A manager says: ‘There are three or four different groups in the area we have problems with, but the Marble Arch lot are the worst.
‘Just yesterday, one of them stole over £100 of Ferrero Rocher from us. Chocolate is something they steal the most, or they also take the magazines. And I don’t think they take them because they like reading.
‘We’ve got the new Facewatch system – facial recognition technology that monitors the door. It is good because it sends an alert to our store phone when a troublemaker comes in.’
A security guard says: ‘They sometimes follow customers around inside the shop and try to pick their pockets. If someone bends down to look at an item, then they might be able to slip their phone from their trousers.’
Some local employees are more understanding.
An attendant at Selfridges food hall, across the road from the M&S where the group sleeps, said: ‘I sometimes give them food at the end of the day if it is going to waste.
‘I’ll just put a few pieces in a paper bag and give it to them as I walk past.’
Cllr David Harvey, Westminster City Council’s cabinet member for housing, told the Daily Mail the authority was ‘actively responding to the situation’, adding that it faces ‘unique pressures’ caused by rough sleepers from ‘across the UK and overseas’.
‘Public spaces cannot become places for long-term encampments, nor can we accept behaviour that causes distress to residents, businesses and visitors,’ he said.
‘Where people refuse repeated offers of support, or where anti-social behaviour and public safety concerns arise, we will take appropriate enforcement action alongside our partners.
‘While we will continue to help those who are vulnerable, we are determined to keep Westminster’s streets, parks and public spaces safe, accessible and welcoming for everyone.’
A TfL spokesman said: ‘No one should be faced with sleeping rough on London’s streets. This is a busy part of the TfL road network that is not a safe place for people to sleep rough.
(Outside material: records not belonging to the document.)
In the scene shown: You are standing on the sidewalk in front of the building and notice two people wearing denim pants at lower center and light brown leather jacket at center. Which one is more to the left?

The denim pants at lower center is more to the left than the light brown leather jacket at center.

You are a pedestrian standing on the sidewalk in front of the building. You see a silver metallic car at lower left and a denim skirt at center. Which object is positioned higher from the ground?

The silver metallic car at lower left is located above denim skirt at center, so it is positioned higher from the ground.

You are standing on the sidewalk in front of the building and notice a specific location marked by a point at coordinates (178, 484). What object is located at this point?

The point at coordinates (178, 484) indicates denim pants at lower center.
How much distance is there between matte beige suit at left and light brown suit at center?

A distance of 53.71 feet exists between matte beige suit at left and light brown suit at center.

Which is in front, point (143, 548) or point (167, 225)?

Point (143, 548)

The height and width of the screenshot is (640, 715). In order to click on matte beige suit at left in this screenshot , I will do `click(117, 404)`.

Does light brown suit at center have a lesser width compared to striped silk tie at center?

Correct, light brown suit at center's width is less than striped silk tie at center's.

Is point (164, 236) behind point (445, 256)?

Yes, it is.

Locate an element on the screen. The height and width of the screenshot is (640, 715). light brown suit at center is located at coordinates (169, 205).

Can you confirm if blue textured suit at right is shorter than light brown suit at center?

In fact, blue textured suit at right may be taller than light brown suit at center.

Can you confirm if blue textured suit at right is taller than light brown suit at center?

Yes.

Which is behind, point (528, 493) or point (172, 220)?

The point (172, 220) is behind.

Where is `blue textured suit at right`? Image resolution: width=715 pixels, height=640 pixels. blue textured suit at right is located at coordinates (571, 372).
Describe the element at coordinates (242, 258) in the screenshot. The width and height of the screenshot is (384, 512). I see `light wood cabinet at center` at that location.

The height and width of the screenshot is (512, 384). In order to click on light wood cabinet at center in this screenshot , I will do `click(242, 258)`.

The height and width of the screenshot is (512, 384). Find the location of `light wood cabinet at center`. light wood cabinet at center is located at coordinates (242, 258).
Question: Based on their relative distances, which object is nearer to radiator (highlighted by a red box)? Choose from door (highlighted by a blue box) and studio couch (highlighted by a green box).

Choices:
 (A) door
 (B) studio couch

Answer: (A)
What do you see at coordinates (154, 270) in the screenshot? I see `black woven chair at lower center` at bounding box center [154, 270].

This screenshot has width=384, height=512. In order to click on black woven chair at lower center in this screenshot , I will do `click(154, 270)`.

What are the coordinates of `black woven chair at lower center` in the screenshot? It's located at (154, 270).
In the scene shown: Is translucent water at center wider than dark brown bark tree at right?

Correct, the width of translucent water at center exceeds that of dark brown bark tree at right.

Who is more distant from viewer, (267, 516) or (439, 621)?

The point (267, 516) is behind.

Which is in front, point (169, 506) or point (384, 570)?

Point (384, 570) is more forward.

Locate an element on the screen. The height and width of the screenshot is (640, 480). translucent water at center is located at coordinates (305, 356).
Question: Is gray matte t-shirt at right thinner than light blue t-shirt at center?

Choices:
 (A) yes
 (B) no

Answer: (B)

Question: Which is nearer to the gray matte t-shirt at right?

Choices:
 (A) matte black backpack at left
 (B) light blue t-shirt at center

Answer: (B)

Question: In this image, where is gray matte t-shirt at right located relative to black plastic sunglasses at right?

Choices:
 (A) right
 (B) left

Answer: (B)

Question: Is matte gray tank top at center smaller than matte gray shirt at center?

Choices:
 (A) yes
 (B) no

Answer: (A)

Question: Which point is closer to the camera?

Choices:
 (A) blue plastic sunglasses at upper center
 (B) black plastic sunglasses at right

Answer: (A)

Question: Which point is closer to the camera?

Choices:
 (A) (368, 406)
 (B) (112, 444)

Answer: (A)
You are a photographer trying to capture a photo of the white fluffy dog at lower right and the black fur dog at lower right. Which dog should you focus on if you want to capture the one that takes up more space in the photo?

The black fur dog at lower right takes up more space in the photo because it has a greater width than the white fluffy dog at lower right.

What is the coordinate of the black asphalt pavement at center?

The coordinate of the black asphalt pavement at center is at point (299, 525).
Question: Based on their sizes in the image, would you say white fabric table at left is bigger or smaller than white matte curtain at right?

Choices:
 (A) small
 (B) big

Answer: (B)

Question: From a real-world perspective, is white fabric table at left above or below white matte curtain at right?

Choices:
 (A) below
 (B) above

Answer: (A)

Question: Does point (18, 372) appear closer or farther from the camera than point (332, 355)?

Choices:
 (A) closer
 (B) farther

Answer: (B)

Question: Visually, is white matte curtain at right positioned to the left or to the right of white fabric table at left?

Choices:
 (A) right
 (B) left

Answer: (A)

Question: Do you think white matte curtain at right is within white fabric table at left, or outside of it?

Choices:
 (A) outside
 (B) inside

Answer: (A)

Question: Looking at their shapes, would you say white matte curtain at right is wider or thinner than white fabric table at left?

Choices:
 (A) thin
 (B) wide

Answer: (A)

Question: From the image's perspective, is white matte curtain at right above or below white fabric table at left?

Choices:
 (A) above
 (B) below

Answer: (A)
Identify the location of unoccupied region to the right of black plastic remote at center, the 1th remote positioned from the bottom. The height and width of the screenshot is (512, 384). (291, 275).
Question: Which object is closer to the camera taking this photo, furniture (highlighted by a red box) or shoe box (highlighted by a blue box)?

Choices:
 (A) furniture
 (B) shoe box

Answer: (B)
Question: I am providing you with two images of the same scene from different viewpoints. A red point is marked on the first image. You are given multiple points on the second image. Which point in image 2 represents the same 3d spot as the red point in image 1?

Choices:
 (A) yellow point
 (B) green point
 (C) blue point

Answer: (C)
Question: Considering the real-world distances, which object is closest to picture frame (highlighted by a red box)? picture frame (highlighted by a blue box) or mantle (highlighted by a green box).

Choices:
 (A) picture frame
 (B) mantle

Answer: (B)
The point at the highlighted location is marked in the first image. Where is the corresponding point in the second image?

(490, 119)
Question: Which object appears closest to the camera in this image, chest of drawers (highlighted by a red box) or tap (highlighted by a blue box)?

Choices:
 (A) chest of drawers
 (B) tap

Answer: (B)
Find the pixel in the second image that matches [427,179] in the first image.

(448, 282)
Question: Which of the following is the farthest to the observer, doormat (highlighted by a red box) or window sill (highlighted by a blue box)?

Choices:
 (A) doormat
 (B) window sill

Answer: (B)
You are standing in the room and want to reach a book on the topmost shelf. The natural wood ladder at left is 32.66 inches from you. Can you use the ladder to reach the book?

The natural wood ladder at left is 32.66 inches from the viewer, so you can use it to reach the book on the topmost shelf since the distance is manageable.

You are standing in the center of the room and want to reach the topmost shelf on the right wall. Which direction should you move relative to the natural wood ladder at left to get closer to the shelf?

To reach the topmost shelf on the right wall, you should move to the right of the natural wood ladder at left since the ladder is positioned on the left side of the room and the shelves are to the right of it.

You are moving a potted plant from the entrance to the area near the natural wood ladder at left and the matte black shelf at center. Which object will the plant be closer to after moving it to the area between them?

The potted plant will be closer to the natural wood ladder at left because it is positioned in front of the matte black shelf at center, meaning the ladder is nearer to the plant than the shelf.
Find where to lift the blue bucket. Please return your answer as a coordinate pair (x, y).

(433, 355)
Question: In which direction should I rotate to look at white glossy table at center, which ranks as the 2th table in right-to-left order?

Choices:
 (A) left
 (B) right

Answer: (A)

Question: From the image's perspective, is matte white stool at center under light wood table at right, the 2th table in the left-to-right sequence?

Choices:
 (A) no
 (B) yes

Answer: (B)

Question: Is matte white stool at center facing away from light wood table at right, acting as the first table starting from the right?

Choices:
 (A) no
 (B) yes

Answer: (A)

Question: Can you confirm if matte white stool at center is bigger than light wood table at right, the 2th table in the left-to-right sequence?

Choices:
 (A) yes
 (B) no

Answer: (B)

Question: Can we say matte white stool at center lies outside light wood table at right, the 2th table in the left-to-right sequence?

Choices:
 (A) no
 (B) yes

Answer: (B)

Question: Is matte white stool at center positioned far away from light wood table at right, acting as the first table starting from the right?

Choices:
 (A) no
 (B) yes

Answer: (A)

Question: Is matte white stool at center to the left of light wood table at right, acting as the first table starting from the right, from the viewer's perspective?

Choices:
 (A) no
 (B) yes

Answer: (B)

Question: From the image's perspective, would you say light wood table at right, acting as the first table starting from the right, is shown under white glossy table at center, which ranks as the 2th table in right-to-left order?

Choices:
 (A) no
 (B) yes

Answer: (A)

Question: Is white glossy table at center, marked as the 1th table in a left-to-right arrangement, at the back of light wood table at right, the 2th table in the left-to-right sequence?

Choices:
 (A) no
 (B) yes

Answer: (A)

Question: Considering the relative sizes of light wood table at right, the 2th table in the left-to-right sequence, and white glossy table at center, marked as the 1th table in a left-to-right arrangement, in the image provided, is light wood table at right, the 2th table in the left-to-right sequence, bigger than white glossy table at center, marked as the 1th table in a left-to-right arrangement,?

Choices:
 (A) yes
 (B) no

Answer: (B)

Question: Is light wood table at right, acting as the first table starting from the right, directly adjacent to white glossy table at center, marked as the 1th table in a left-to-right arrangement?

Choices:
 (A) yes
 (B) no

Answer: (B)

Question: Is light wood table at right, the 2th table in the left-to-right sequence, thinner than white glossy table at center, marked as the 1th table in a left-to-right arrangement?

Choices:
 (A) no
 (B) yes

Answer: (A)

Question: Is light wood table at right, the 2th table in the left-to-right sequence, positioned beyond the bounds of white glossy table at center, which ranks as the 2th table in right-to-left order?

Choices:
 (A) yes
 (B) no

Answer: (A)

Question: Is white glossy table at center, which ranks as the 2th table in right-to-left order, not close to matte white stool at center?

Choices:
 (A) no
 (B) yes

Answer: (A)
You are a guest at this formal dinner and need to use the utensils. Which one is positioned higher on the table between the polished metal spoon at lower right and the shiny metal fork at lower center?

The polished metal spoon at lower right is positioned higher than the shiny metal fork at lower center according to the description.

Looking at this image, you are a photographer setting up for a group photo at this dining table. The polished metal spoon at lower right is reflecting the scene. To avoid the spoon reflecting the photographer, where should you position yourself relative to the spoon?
‘People who have previously been sleeping rough at this site have been made aware that returning to the site is not an option and that they will be removed.
‘We continue to work with Westminster City Council whose outreach teams can connect people to the support available to them and continue to monitor the area.’
This makes me extremely sad, which politicians pretend to understand, but when I wander the streets of London I see what’s happening with my own eyes. I’m not being melodramatic; I’m describing a real social unravelling that numerous people feel but are too afraid to say aloud for fear of being labelled, ignored, or told they’re imagining it.
We are an extremely small country, and we just don’t have the space for these illegals.
The UK doesn’t intend to “let them in”. What’s happening is a combination of legal obligations, systemic failure, and political avoidance, which creates the impression that people can just come and stay without consequence.
Under international law — specifically the 1951 Refugee Convention and European human rights frameworks — if someone reaches UK territory and declares asylum, the government must process that claim.
They are unable to lawfully refuse admission at the border or force the boat back, and this is why small boats are such a pressure point.
That’s not “letting them in” by choice — it’s the legal structure the UK signed decades ago.
The asylum system has been running with:
- huge backlogs
- too few caseworkers
- slow processing
- limited removal capacity
This means people remain in the UK for years, even if their claim is weak or eventually rejected, so the delay creates the appearance of “open doors”, even though the system is simply clogged.